A day at the hospital

Our daughter had to go to the "Fracture Clinic" at one of the major hospitals, so as she cannot drive, I went with her. We arrived a little early, but that was OK, and she was called in to have her x-ray 10 minutes after appointment time. There was some confusion there as it was recorded that she had an injury to her elbow AND SHOULDER, that required x-ray. As the shoulder had no injury or pain, it was curious, and perhaps unnecessary. She was told that there had been several significant errors that day! It was a much longer wait before she saw the doctor.

I went in with her - thankfully, as I would have gone spare sitting in the waiting room for nearly 2 hours wondering what was going on, and she would have been fearful on her own. A doctor, possibly Chinese with poor English introduced herself to Janet. (Janet was handed a form later which set out to determine her needs and it asked if she needed an interpreter - she was tempted to add that she needed one to understand what the doctor was saying.) She started talking about the x-ray that was taken on the previous Wednesday - and was surprised to learn from our daughter that she had just had another x-ray. She disappeared.

At one stage she was looking at an x-ray, we could see clearly from our "vantage" point. J asked if it could be her elbow. I asked how many pictures were taken of her elbow, which she replied only one. There were many views of the particular elbow on the light screen, so we deduced correctly that it was someone else's x-ray.

We were close by the "working" area of the staff and curiously watched as at times some 7 staff (doctors, nurses, wardsman) stood doing nothing. Could there be better use of their time? We heard the Chinese doctor discussing J's situation with a senior doctor, and heard every word. The Chinese doctor's interpretation was quite different to what we had heard! When J asked a question the doctor looked blank, looked upwards, said nothing and disappeared!

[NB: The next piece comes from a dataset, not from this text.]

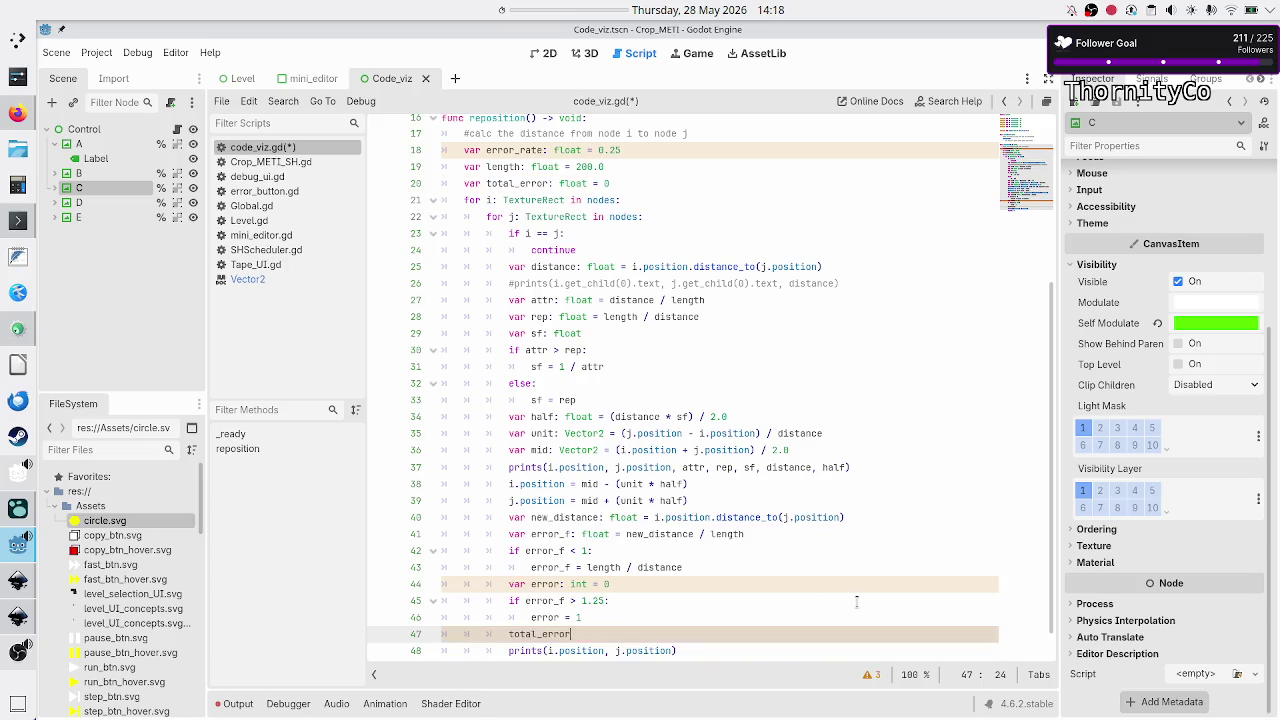
text(= tota)
key(Return)
text(+ error)
key(Return)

She at one time held her arm out, as if in Nazi salute saying that J would have a splint to hold her arm in this fashion. We looked at each other and laughed. It seemed surreal. There was little communication of value, there was no explanation about the arm splint, and we sat there watching the parade of staff, few patients and much waste of time. Staff would appear and refer to J not by name, but as "the elbow."

At 3.30 pm I suggested that staff might be finishing at 4 pm and we'd be left "high and dry" if nothing was happening soon. J asked, and sure enough, they were winding down and yes, would be off duty at 4 pm. They talked about "Lawrence" who was to apply the splint to J's arm, and then referred to a girl who was busy in Intensive Care and would be available soon. I asked if it was "Florence" or "Lawrence" - humour that didn't work except for us.

There was more confusion and at a quarter to 4, gave her some paperwork, and instructions to go to the Rehab building for the splint. I might add that the English speaking senior doctor had shortly before come and explained things to J, in a manner that we had overheard earlier. It was helpful to get her questions answered, and we were given inustrctuions to get t Rehab.

Fortunately we found a staff member carrying a big body caste, and it appears she was from
Rehab so escorted us to "Florence" or "Lawrence". Actually it was Sue who appeared, and applied the splint. When we mentioned the name confusion she laughed. "Lawrence" was the admin officer, and in no way would have applied the needed splint.

It gives one great confidence in the health system here. We left at 4.30, paid the exorbitant fee for parking and went home. Oh, for a stiff drink!